◆ Exercise instructions ◆
Convert the rows below into a numbered list. Omit the blank lines and the pictures.

◆ Provided records ◆
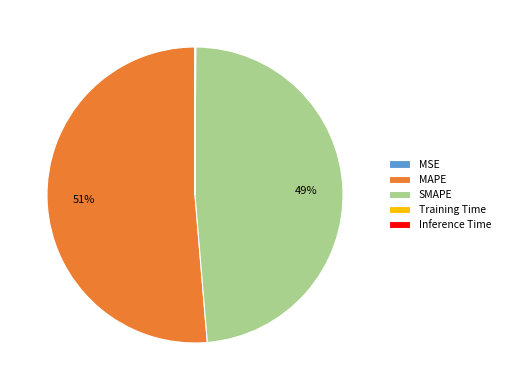

True or false: SMAPE accounts for 49% of the total.

True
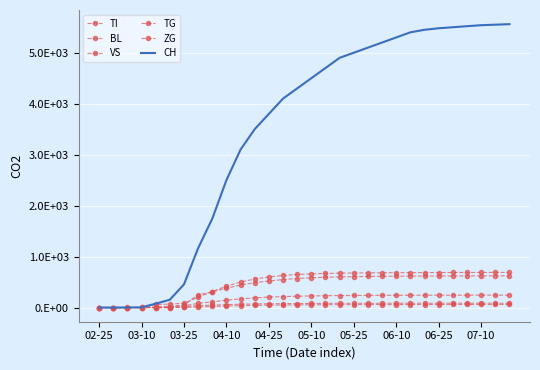

True or false: ZG and CH cross at least once.

False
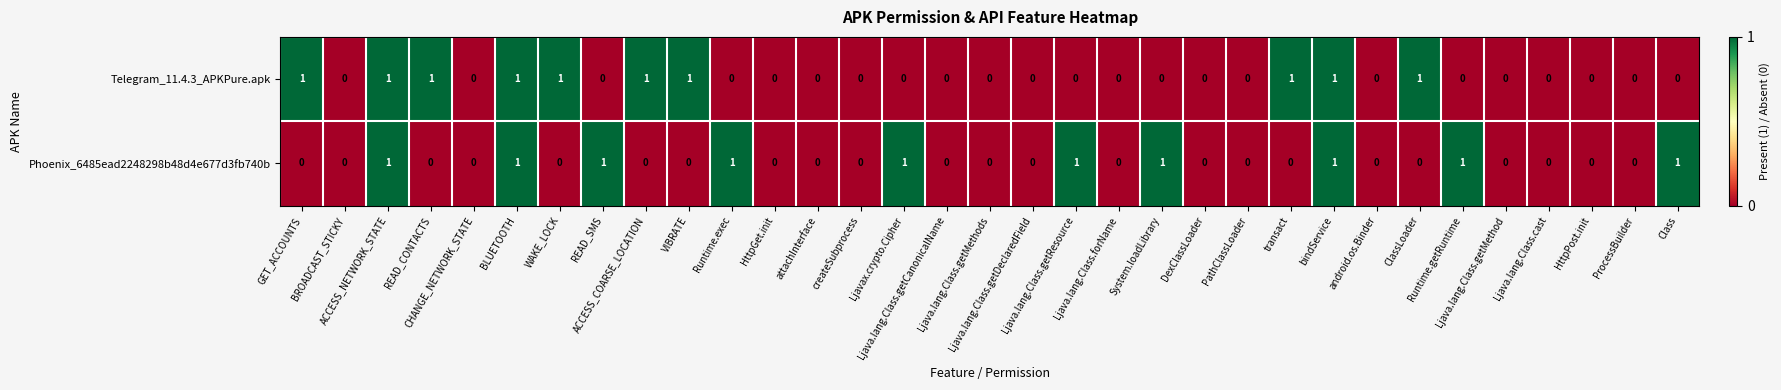

How many data points does each series have?

33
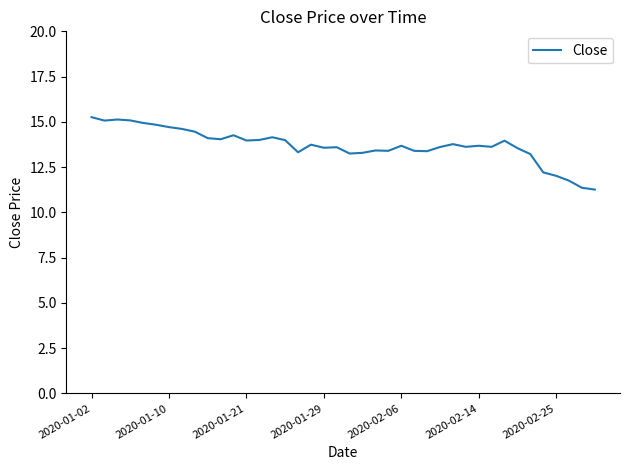

True or false: the data has more than 1 interior local peaks.

True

◆ Answer section ◆
1. True or false: SMAPE accounts for 49% of the total.
2. True
3. True or false: ZG and CH cross at least once.
4. False
5. How many data points does each series have?
6. 33
7. True or false: the data has more than 1 interior local peaks.
8. True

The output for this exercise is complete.